Quikslide's functionality is admirable for the early-stage development it has undergone. It can effectively seperate slides and categorize their titles based off of contextual tokenization that is done throughout the process. The slideshows are coherent and the formatting of the slide is consistent without overflows, or collisions. We're quite proud of the backend that was programmed on a really short time constraint, and we're confident that we're able to improve it for future purposes.
The biggest lessons we learned were the importance of being flexible with the scope of our project and altering it in favor of time and resource constraints.
We also learned:
- Flask
- SQLAlchemy
- Jinja
- NLP (text summarization, keyword extraction)
- Working with Azure Cognitive APIs
- Working with the Google Docs and Slides APIs
- Limiting API calls to avoid exceeding limits
- Working with Domains and DNS
- Power of working in a team
Over the course of this hackathon, we've improved the concept of QuikSlide significantly. The project, which was a very rough outline at its original submission hackathon has been fleshed out drastically. We improved not only processing for slideshow generation, but we elaborated on the vision we had for the project. Some of the alterations made are listed below:
- Improved speech summarization, using a custom summarization function implemented through NLTK.
- Improved image searching capabilities through altering API setup, using SerpAPI to run "smart" google searches to return relevant images
- Fixed crashes stemming from Google Slides API overloading on sharing limitations
- Added connectivity fixes, eliminating 95% of crashes stemming from API connections and otherwise.
-Added loader for slideshow generation to improve fluidity of web application. -Added minimums and maximums for speech input - avoids crashes - Other QOL updates
The final product boasts significant growth from the original project, bringing QuikSlide closer to its intended proficiency level.
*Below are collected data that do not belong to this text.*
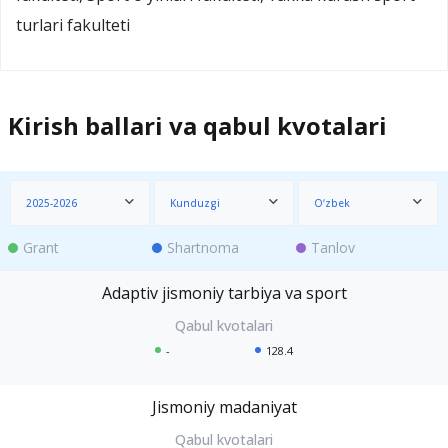
turlari fakulteti
Kirish ballari va qabul kvotalari
2025-2026
Kunduzgi
O‘zbek
Grant
Shartnoma
Tanlov
Adaptiv jismoniy tarbiya va sport
-
128.4
Jismoniy madaniyat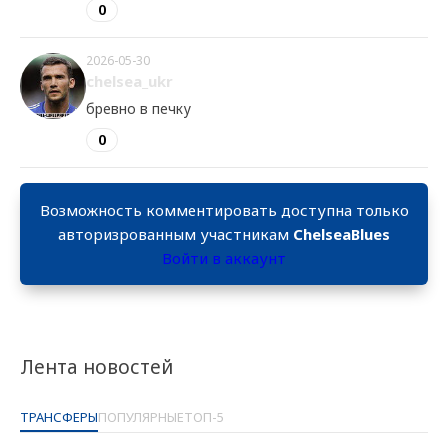
0
2026-05-30
chelsea_ukr
бревно в печку
0
Возможность комментировать доступна только
авторизрованным участникам
ChelseaBlues
Войти в аккаунт
Лента новостей
ТРАНСФЕРЫ
ПОПУЛЯРНЫЕ
ТОП-5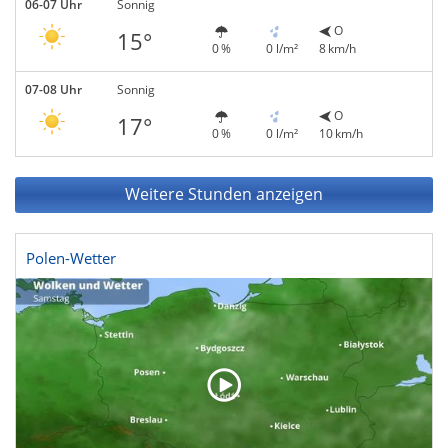
06-07 Uhr
Sonnig
O
15°
0 %
0 l/m²
8 km/h
07-08 Uhr
Sonnig
O
17°
0 %
0 l/m²
10 km/h
Weitere Stunden anzeigen
Polen-Wetter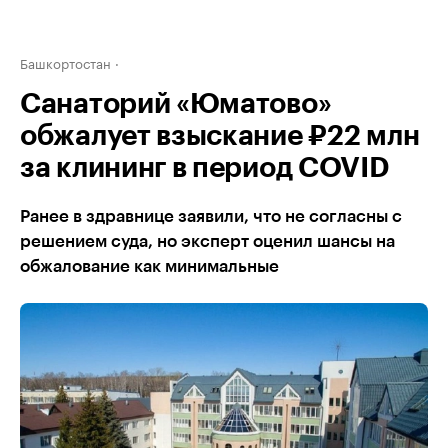
Башкортостан
Санаторий «Юматово»
обжалует взыскание ₽22 млн
за клининг в период COVID
Ранее в здравнице заявили, что не согласны с
решением суда, но эксперт оценил шансы на
обжалование как минимальные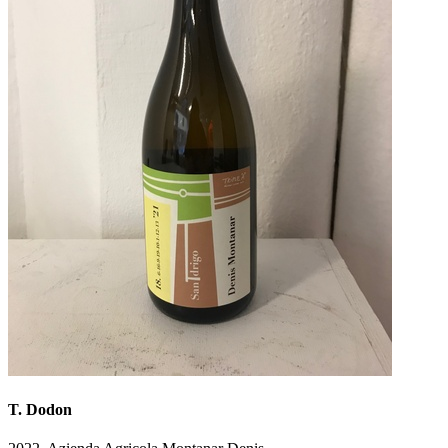
T. Dodon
With more relevant images due to Google's Image Indexing software, slideshows contain visual information that can aid the reader in comprehending the user's points. The improved summarization allows for more concise, and thematically correct points on the slideshows themselves. The improvement of the UI allows for a more pleasant user experience, in the hopes of increasing user retention and approval. We are very proud of the progress that has been made at XdHacks, and are excited for where QuikSlide takes us next!
We're excited to expand QuikSlide by increasing the configurations and slide templates that can be produced by our application. For example, we're looking to expand the theming available for our slideshows and adding company specific theming that adheres to design guidelines as well as expanding the generated content, through the addition of more variable templating and adding functionality for graphs and custom images. We also want to expand the natural language processing component so we can create more impactful slides—such as slides that focus on numbers—as well as more concisely shorten the summary of the script and automatically make bullet points more grammatically correct. Our vision for Quikslide is for it to become a product used by millions worldwide and which saves billions of hours of time and resources.